Fear and the economy
—With precarious conditions in today’s world economy –
Christian Science Monitor
With precarious conditions in today’s world economy – especially in the United States and Europe – uncertainties create underlying fears. For anyone who is deep in debt, perhaps with a family and a precarious job position, the economic climate must be unnerving. And my heart goes out to them, for I’ve certainly had my share of tight situations.
But I’ve learned many lessons over the years about managing finances and supply. For one thing, even if things seem dire, there is always a way to move forward successfully. Through my study of Christian Science, I’ve come to understand God as the underlying Principle – called Love – which bases all our activities, including the economy. The operation of this Principle can be likened to the world of mathematics, which is entirely mental, but whose laws and rules are ready to be used wherever we are. As I see it, each individual is intimately connected to Love and the economy it governs because our underlying spiritual nature derives from Love. Over the years, I’ve appreciated this statement by Mary Baker Eddy, who founded Christian Science: “Never ask for to-morrow: it is enough that divine Love is an ever-present help; and if you wait, never doubting, you will have all you need every moment” (Miscellaneous Writings 1883-1896, p. 307). I’ve found this to be true in my experience but as with any new concept, we make it our own only by using it.

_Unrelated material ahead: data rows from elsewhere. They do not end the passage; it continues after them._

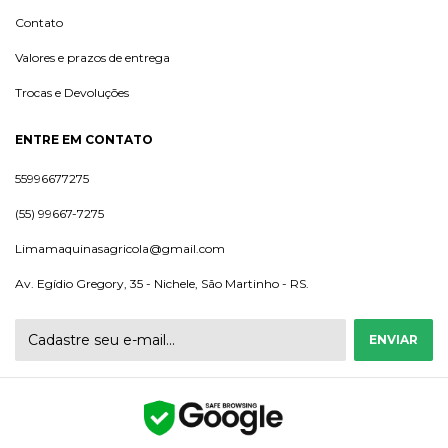
Contato
Valores e prazos de entrega
Trocas e Devoluções
ENTRE EM CONTATO
55996677275
(55) 99667-7275
Limamaquinasagricola@gmail.com
Av. Egídio Gregory, 35 - Nichele, São Martinho - RS.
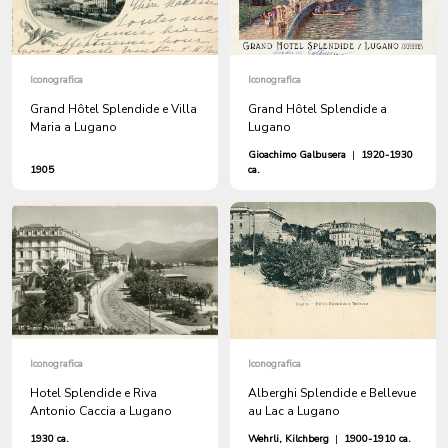
Iconografica
Iconografica
Grand Hôtel Splendide e Villa
Grand Hôtel Splendide a
Maria a Lugano
Lugano
Gioachimo Galbusera
|
1920-1930
1905
ca.
Iconografica
Iconografica
Hotel Splendide e Riva
Alberghi Splendide e Bellevue
Antonio Caccia a Lugano
au Lac a Lugano
1930 ca.
Wehrli, Kilchberg
|
1900-1910 ca.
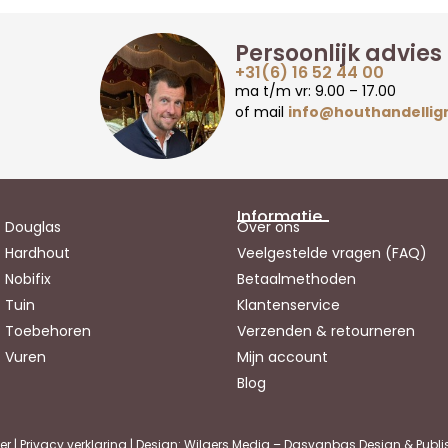
Persoonlijk advies
+31(6) 16 52 44 00
ma t/m vr: 9.00 – 17.00
of mail
info@houthandellig
Informatie
Douglas
Over ons
Hardhout
Veelgestelde vragen (FAQ)
Nobifix
Betaalmethoden
Tuin
Klantenservice
Toebehoren
Verzenden & retourneren
Vuren
Mijn account
Blog
er
|
Privacy verklaring
| Design: Wilgers Media – Dasvanbas Design & Publi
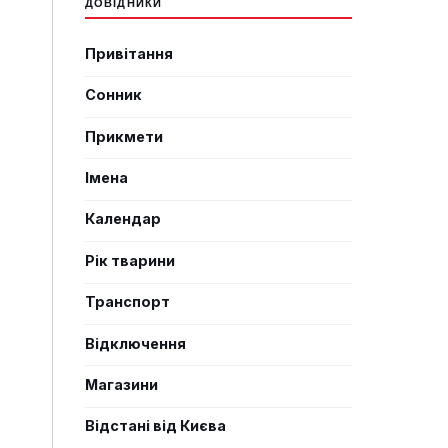
ДОВІДНИКИ
Привітання
Сонник
Прикмети
Імена
Календар
Рік тварини
Транспорт
Відключення
Магазини
Відстані від Києва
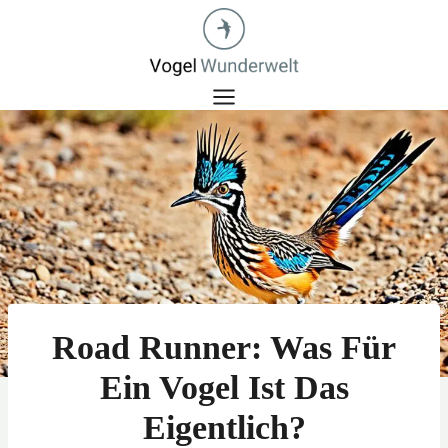
Zum
Inhalt
springen
Road Runner: Was Für
Ein Vogel Ist Das
Eigentlich?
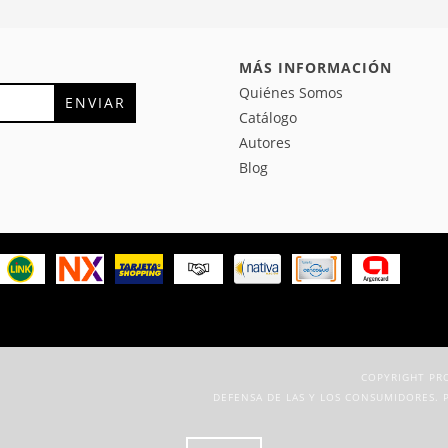
MÁS INFORMACIÓN
Quiénes Somos
Catálogo
Autores
Blog
COPYRIGHT PRO
DEFENSA DE LAS Y LOS CONSUMIDORES. 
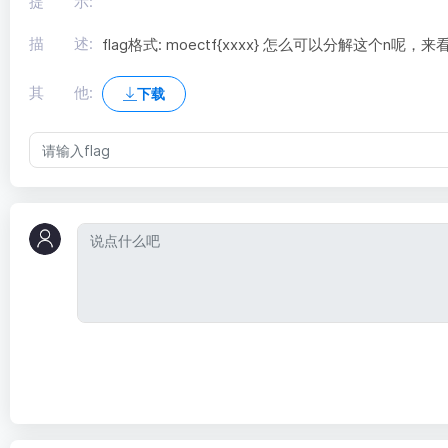
提 示:
描 述:
flag格式: moectf{xxxx} 怎么可以分解这个n呢
其 他:
下载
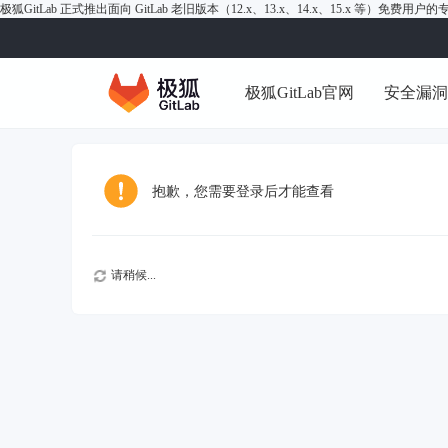
极狐GitLab 正式推出面向 GitLab 老旧版本（12.x、13.x、14.x、15.x 等）免费用
极狐GitLab官网
安全漏
抱歉，您需要登录后才能查看
请稍候...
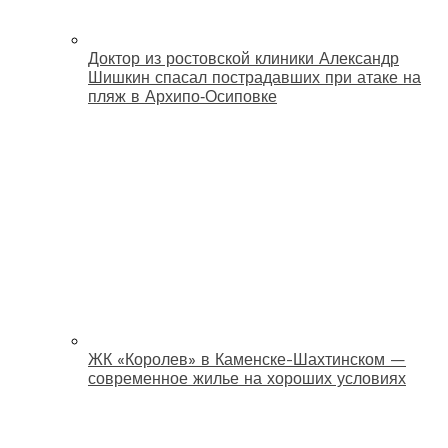
Доктор из ростовской клиники Александр
Шишкин спасал пострадавших при атаке на
пляж в Архипо‑Осиповке
ЖК «Королев» в Каменске-Шахтинском —
современное жилье на хороших условиях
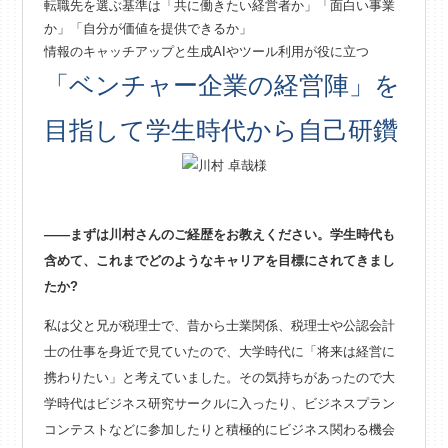
転職先を選ぶ基準は「共に働きたい経営者か」「面白い事業
か」「自分が価値を提供できるか」
情報のキャッチアップと生成AIやツール利用が役に立つ
「ベンチャー企業の経営陣」を
目指して学生時代から自己研鑽
――まずは川村さんのご経歴をお教えください。学生時代も
含めて、これまでどのようなキャリアを目標にされてきまし
たか?
私は父と兄が税理士で、昔から士業関係、税理士や公認会計
士の仕事を身近で見ていたので、大学時代に「将来は経営に
携わりたい」と考えていました。その気持ちがあったので大
学時代はビジネス研究サークルに入ったり、ビジネスプラン
コンテストなどに参加したりと積極的にビジネス関わる機会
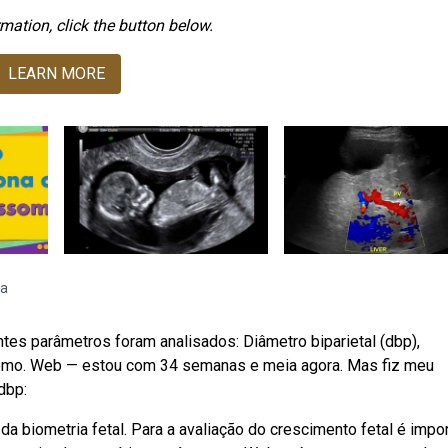
mation, click the button below.
LEARN MORE
na
ntes parâmetros foram analisados: Diâmetro biparietal (dbp),
m como. Web — estou com 34 semanas e meia agora. Mas fiz meu
dbp:
a biometria fetal. Para a avaliação do crescimento fetal é impo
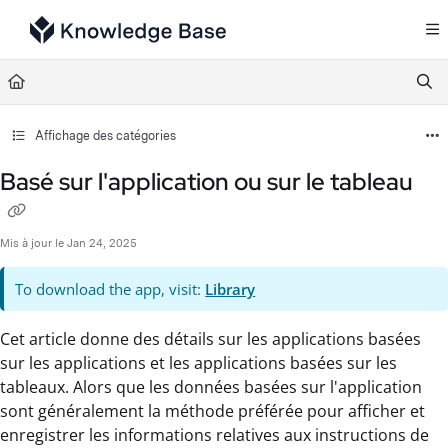
Documentation Index
Fetch the complete documentation index at:
https://support.tulip.co/llms.txt
Use this file to discover all available pages before exploring further.
Affichage des catégories
Basé sur l'application ou sur le tableau
Mis à jour le
Jan 24, 2025
To download the app, visit:
Library
Cet article donne des détails sur les applications basées
sur les applications et les applications basées sur les
tableaux. Alors que les données basées sur l'application
sont généralement la méthode préférée pour afficher et
enregistrer les informations relatives aux instructions de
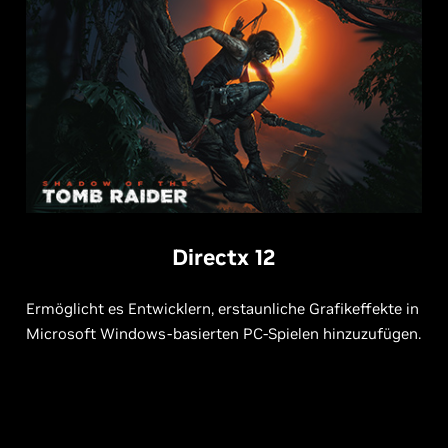
Directx 12
Ermöglicht es Entwicklern, erstaunliche Grafikeffekte in
Microsoft Windows-basierten PC-Spielen hinzuzufügen.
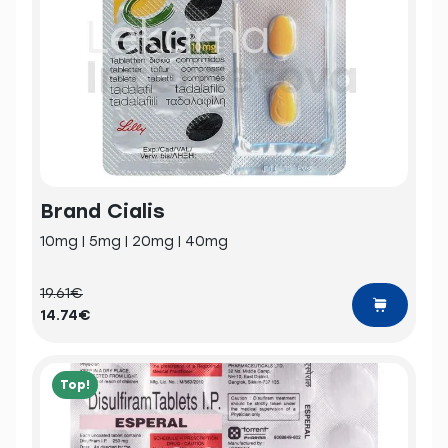
Brand Cialis
10mg | 5mg | 20mg | 40mg
19.61€
14.74€
Top!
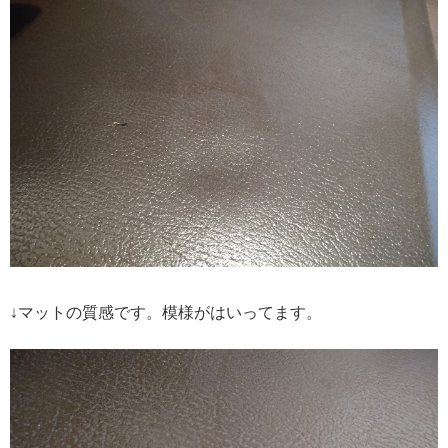
↓マットの質感です。模様がはいってます。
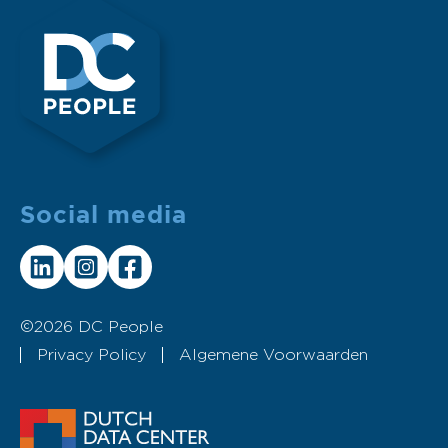
Social media
©2026 DC People
Privacy Policy
Algemene Voorwaarden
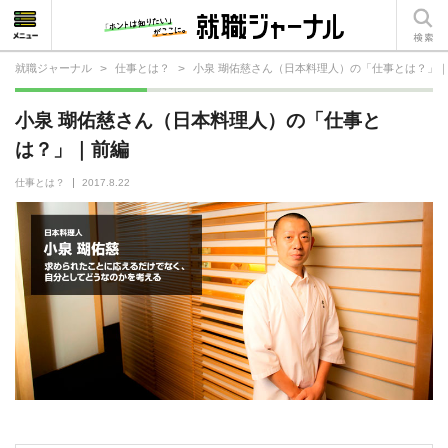
就職ジャーナル
>
仕事とは？
>
小泉 瑚佑慈さん（日本料理人）の「仕事とは？」
就活相談
小泉 瑚佑慈さん（日本料理人）の「仕事と
就活ノウハウ
は？」｜前編
仕事の選び方・ヒント
仕事とは？
2017.8.22
仕事とは？
就活コラム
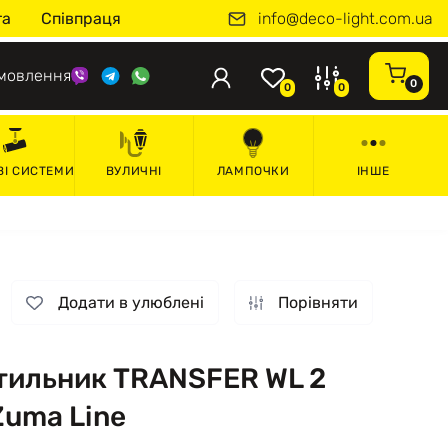
info@deco-light.com.ua
та
Співпраця
мовлення
0
0
0
ВІ СИСТЕМИ
ВУЛИЧНІ
ЛАМПОЧКИ
ІНШЕ
Додати в улюблені
Порівняти
ітильник TRANSFER WL 2
Zuma Line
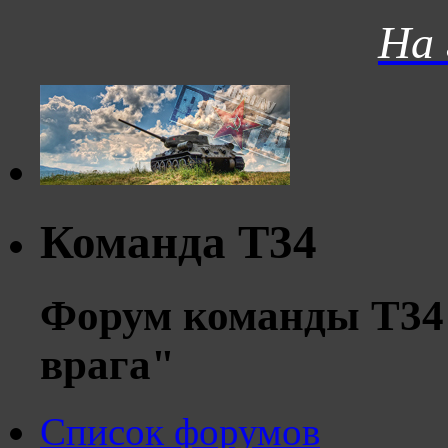
На 
Команда Т34
Форум команды Т34 
врага"
Список форумов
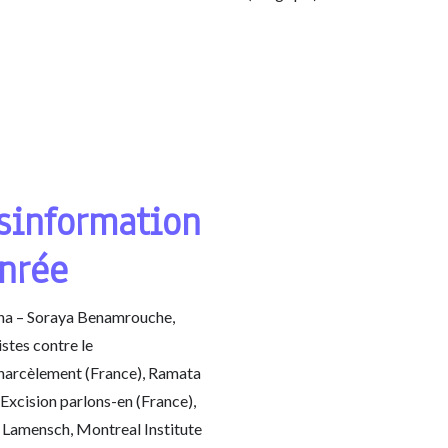
sinformation
nrée
na – Soraya Benamrouche,
stes contre le
harcèlement (France), Ramata
Excision parlons-en (France),
 Lamensch, Montreal Institute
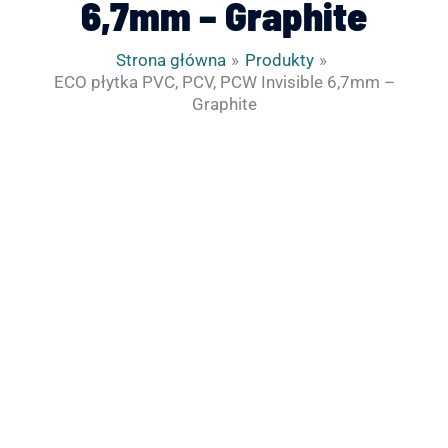
6,7mm – Graphite
Strona główna
Produkty
ECO płytka PVC, PCV, PCW Invisible 6,7mm –
Graphite
ilość
ECO
płytka
PVC,
PCV,
PCW
Invisible
6,7mm
-
Graphite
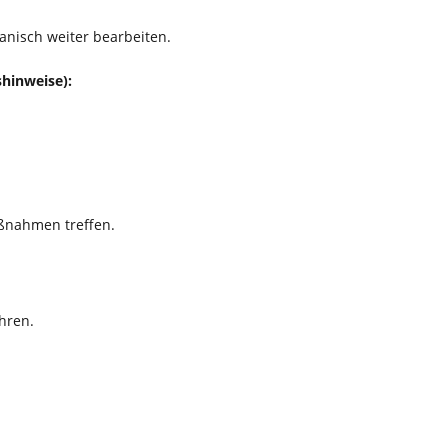
anisch weiter bearbeiten.
hinweise):
ßnahmen treffen.
hren.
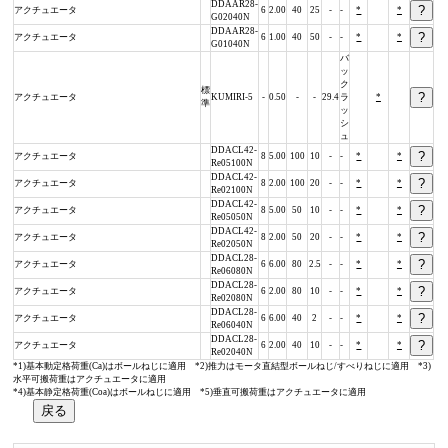
DDAAR28-
アクチュエータ
6
2.00
40
25
-
-
*
*
G02040N
DDAAR28-
アクチュエータ
6
1.00
40
50
-
-
*
*
G01040N
バ
ッ
ク
標
アクチュエータ
KUMIRI-5
-
0.50
-
-
29.4
ラ
*
準
ッ
シ
ュ
DDACL42-
アクチュエータ
8
5.00
100
10
-
-
*
*
Re05100N
DDACL42-
アクチュエータ
8
2.00
100
20
-
-
*
*
Re02100N
DDACL42-
アクチュエータ
8
5.00
50
10
-
-
*
*
Re05050N
DDACL42-
アクチュエータ
8
2.00
50
20
-
-
*
*
Re02050N
DDACL28-
アクチュエータ
6
6.00
80
2.5
-
-
*
*
Re06080N
DDACL28-
アクチュエータ
6
2.00
80
10
-
-
*
*
Re02080N
DDACL28-
アクチュエータ
6
6.00
40
2
-
-
*
*
Re06040N
DDACL28-
アクチュエータ
6
2.00
40
10
-
-
*
*
Re02040N
*1)基本動定格荷重(Ca)はボールねじに適用 *2)推力はモータ直結型ボールねじ/すべりねじに適用 *3)
水平可搬荷重はアクチュエータに適用
*4)基本静定格荷重(Coa)はボールねじに適用 *5)垂直可搬荷重はアクチュエータに適用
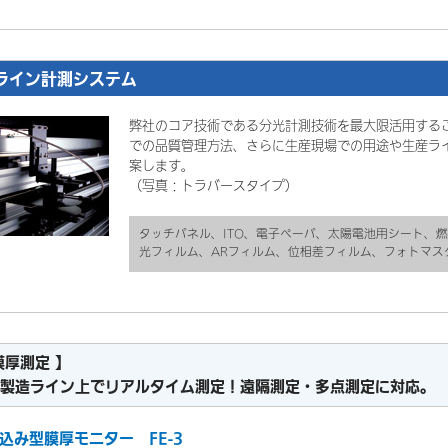
ライン計測システム
弊社のコア技術である分光計測技術を最大限活用する
での品質管理方法、さらに生産現場での用途や生産ラ
案します。
（写真：トラバースタイプ）
タッチパネル、ITO、電子ペーパ、太陽電池用シート、
光フィルム、ARフィルム、位相差フィルム、フォトマス
膜厚測定 】
造ライン上でリアルタイム測定！遠隔測定・多点測定に対応。
み込み型膜厚モニター FE-3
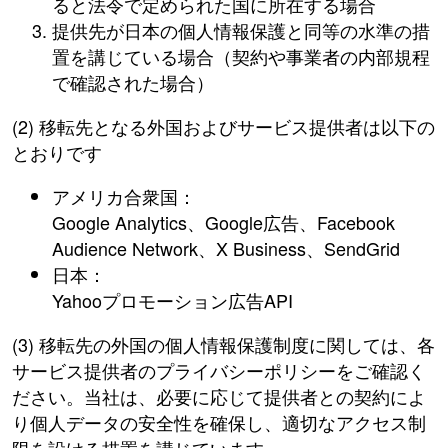
ると法令で定められた国に所在する場合
提供先が日本の個人情報保護と同等の水準の措
置を講じている場合（契約や事業者の内部規程
で確認された場合）
(2) 移転先となる外国およびサービス提供者は以下の
とおりです
アメリカ合衆国：
Google Analytics、Google広告、Facebook
Audience Network、X Business、SendGrid
日本：
Yahooプロモーション広告API
(3) 移転先の外国の個人情報保護制度に関しては、各
サービス提供者のプライバシーポリシーをご確認く
ださい。当社は、必要に応じて提供者との契約によ
り個人データの安全性を確保し、適切なアクセス制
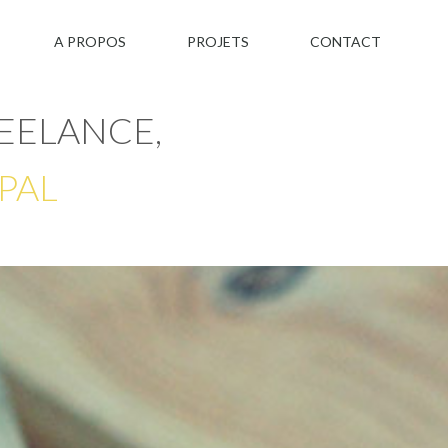
A PROPOS
PROJETS
CONTACT
EELANCE,
PAL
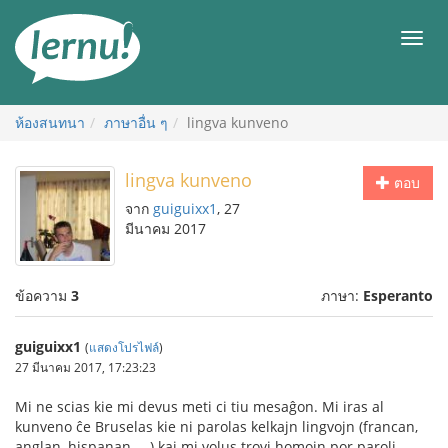
ไป
ยัง
เมนู
สารบัญ
ห้องสนทนา
ภาษาอื่น ๆ
lingva kunveno
lingva kunveno
ตอบ
จาก
guiguixx1
, 27
มีนาคม 2017
ข้อความ
3
ภาษา:
Esperanto
guiguixx1
(
แสดงโปรไฟล์
)
27 มีนาคม 2017, 17:23:23
Mi ne scias kie mi devus meti ci tiu mesaĝon. Mi iras al
kunveno ĉe Bruselas kie ni parolas kelkajn lingvojn (francan,
anglan, hispanan, ...) kaj mi volus trovi homojn por paroli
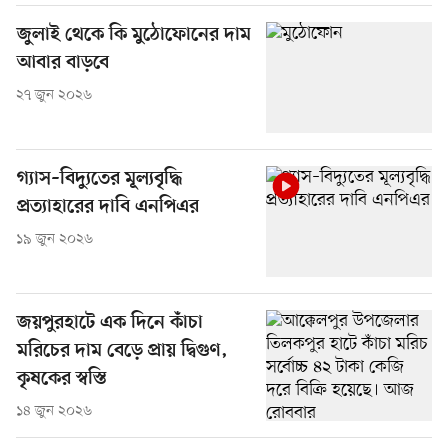
জুলাই থেকে কি মুঠোফোনের দাম
আবার বাড়বে
২৭ জুন ২০২৬
গ্যাস–বিদ্যুতের মূল্যবৃদ্ধি
প্রত্যাহারের দাবি এনপিএর
১৯ জুন ২০২৬
জয়পুরহাটে এক দিনে কাঁচা
মরিচের দাম বেড়ে প্রায় দ্বিগুণ,
কৃষকের স্বস্তি
১৪ জুন ২০২৬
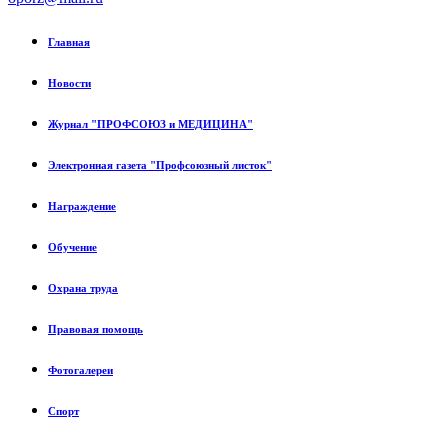
Главная
Новости
Журнал "ПРОФСОЮЗ и МЕДИЦИНА"
Электронная газета "Профсоюзный листок"
Награждение
Обучение
Охрана труда
Правовая помощь
Фотогалереи
Спорт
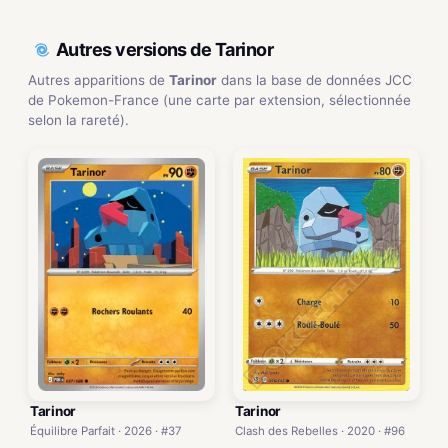
Autres versions de Tarinor
Autres apparitions de
Tarinor
dans la base de données JCC
de Pokemon-France (une carte par extension, sélectionnée
selon la rareté).
Tarinor
Tarinor
Équilibre Parfait · 2026 · #37
Clash des Rebelles · 2020 · #96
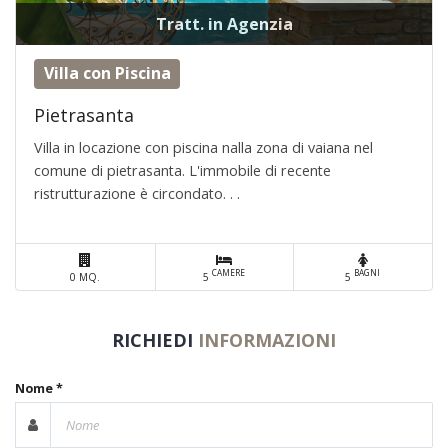
Tratt. in Agenzia
Villa con Piscina
Pietrasanta
Villa in locazione con piscina nalla zona di vaiana nel
comune di pietrasanta. L'immobile di recente
ristrutturazione è circondato. . .
CAMERE
BAGNI
0 MQ.
5
5
RICHIEDI
INFORMAZIONI
Nome *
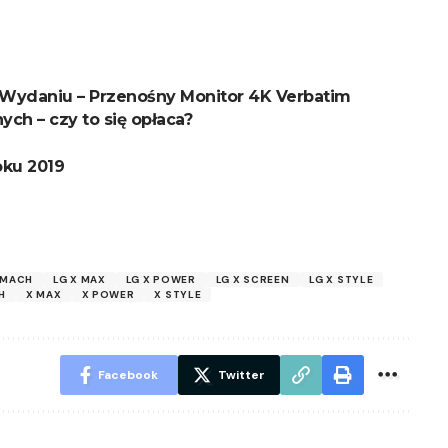
Wydaniu – Przenośny Monitor 4K Verbatim
ch – czy to się opłaca?
oku 2019
 MACH
LG X MAX
LG X POWER
LG X SCREEN
LG X STYLE
H
X MAX
X POWER
X STYLE
Facebook
Twitter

Block about 40 minutes to be still and listen to this lecture if you have some free time.
It is about facing down mental ambushes such as hate, fear, doubt. I add homophobia.
The message that has come several times to me in the past few days is that a sense of hate doesn’t belong to us and is not attached to us because we are the pure, loved idea of God.
And if this is true for us then it is true for everyone. A belief of hate, fear, or even homophobia can’t attach itself to a person if you stand and uncover it as a lie. It has no power because it didn’t come from God or good.
This is what would have saved Jamey Rodemeyer (see CS Monitor article cited earlier). A simple lesson but life saving.
Ye shall know the Truth and the Truth shall set you free.